━━━━━ Exercise text ━━━━━

Protein Deserves Extra Attention
The standard recommendation for protein is 0.8 grams per kilogram of body weight per day, an amount designed to prevent deficiency in most adults. But research consistently shows that higher intakes are better for building or maintaining muscle. A systematic review in the Journal of Cachexia, Sarcopenia and Muscle found that adults under 65 who do resistance training benefit from at least 1.6 grams per kilogram per day, while adults over 65 see gains at 1.2 to 1.59 grams per kilogram. Intakes above 1.6 grams per kilogram also significantly increased lower-body strength in younger adults.
For a 160-pound (73 kg) person, the baseline recommendation works out to about 58 grams of protein a day. The performance-oriented recommendation of 1.6 g/kg bumps that to roughly 117 grams. That’s a meaningful gap, and it’s the kind of detail a macros diet helps you catch. Without tracking, most people undereat protein.

━━━━━ Supplied data ━━━━━

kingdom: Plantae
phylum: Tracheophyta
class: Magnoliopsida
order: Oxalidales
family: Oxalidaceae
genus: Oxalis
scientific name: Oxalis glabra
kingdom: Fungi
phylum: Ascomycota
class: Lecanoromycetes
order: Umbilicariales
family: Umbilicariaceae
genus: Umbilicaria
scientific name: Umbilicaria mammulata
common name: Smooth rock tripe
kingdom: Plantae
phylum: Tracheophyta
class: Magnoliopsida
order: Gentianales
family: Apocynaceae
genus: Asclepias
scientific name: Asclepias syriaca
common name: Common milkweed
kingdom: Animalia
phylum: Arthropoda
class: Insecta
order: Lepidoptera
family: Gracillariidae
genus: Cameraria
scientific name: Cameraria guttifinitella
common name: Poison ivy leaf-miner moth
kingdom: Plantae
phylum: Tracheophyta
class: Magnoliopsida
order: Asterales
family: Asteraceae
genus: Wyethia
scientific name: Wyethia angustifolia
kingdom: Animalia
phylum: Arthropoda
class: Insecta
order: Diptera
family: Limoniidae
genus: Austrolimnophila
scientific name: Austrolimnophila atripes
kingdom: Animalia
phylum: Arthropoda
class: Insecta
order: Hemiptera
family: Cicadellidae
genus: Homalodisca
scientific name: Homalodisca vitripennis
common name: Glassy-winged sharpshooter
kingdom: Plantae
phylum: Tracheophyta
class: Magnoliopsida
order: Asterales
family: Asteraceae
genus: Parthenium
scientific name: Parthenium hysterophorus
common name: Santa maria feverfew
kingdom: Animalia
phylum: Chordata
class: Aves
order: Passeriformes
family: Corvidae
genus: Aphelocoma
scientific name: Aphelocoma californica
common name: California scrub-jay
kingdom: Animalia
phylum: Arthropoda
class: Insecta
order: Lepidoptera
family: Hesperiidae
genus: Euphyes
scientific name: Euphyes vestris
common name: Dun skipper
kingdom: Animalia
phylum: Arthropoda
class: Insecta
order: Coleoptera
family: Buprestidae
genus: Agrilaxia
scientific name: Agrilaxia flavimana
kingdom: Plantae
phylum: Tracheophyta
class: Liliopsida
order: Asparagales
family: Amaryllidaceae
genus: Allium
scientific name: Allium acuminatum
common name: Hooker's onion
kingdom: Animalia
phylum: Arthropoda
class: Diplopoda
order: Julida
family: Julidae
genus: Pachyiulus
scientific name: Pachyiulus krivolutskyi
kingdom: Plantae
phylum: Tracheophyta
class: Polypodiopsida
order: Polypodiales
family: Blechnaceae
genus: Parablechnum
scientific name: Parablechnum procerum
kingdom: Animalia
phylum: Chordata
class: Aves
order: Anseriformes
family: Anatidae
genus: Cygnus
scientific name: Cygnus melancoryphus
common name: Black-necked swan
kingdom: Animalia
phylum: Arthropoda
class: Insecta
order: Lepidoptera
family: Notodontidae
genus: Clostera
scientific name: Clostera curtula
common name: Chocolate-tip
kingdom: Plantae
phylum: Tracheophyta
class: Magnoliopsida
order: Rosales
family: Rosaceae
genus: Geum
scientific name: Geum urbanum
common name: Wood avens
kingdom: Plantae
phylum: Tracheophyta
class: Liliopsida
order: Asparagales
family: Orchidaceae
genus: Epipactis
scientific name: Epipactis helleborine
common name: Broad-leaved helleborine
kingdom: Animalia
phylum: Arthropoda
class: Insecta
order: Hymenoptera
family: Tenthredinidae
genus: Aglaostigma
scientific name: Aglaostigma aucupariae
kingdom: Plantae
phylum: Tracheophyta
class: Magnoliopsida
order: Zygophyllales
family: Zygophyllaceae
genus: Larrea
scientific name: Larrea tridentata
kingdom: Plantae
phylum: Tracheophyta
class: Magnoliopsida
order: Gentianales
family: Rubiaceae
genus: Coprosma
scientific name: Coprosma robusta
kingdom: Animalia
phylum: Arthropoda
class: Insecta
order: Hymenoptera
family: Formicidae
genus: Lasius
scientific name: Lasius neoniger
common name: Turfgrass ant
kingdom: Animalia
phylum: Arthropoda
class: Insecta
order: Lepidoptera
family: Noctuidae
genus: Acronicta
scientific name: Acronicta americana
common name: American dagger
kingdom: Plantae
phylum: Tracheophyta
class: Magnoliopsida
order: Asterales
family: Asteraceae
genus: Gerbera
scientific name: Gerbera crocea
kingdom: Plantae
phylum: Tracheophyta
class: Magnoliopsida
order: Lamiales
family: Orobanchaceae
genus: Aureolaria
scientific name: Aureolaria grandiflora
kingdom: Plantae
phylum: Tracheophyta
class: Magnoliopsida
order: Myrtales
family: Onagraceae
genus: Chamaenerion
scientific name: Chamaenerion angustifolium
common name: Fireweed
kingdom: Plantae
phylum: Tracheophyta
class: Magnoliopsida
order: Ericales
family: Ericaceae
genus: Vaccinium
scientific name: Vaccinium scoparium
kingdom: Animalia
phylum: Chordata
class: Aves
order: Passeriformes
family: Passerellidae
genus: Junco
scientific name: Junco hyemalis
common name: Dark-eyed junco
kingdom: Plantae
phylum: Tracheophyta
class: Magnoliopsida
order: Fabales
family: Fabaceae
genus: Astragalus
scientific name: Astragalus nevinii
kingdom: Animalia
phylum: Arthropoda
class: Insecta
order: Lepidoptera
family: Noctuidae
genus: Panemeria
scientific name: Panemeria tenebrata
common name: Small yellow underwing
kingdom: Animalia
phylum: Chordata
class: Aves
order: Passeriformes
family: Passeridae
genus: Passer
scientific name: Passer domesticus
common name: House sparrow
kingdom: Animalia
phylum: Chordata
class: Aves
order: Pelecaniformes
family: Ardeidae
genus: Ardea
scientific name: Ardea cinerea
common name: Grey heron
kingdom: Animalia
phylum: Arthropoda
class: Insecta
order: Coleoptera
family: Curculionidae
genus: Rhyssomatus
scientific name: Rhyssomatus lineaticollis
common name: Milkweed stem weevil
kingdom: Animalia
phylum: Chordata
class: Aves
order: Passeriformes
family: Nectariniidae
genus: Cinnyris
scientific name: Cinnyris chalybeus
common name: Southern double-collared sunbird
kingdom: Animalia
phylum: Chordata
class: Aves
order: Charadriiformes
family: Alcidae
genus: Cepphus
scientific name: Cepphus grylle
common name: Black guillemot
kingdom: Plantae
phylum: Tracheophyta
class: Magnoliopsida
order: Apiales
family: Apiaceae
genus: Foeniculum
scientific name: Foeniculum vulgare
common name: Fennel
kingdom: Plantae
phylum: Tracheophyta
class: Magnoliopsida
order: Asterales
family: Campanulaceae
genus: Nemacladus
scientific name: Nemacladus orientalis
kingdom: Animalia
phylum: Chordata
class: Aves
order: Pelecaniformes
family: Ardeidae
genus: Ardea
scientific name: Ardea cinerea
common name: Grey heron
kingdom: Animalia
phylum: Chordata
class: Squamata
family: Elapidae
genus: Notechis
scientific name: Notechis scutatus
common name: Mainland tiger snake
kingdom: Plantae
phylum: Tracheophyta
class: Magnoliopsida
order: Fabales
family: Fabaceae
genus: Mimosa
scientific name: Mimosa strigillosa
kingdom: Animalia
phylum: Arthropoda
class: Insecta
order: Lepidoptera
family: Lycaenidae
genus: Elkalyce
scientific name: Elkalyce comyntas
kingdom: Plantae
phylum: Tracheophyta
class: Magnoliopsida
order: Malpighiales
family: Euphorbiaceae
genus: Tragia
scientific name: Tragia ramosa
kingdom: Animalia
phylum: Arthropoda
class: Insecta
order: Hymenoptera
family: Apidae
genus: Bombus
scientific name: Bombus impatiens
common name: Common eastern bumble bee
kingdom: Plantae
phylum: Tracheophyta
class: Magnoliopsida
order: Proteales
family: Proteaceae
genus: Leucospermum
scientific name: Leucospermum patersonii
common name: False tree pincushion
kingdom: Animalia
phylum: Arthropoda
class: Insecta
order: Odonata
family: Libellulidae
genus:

━━━━━

**Work instructions**
Please answer these questions using the protein text above:
(a) What is the standard daily protein recommendation per kilogram of body weight?
(b) At what range of daily intake per kilogram do adults over 65 see gains?
(c) About how many grams of protein a day does the baseline recommendation come to for a 160-pound (73 kg) person?

**Solved exercise**
(a) 0.8 grams per kilogram of body weight per day
(b) 1.2 to 1.59 grams per kilogram
(c) About 58 grams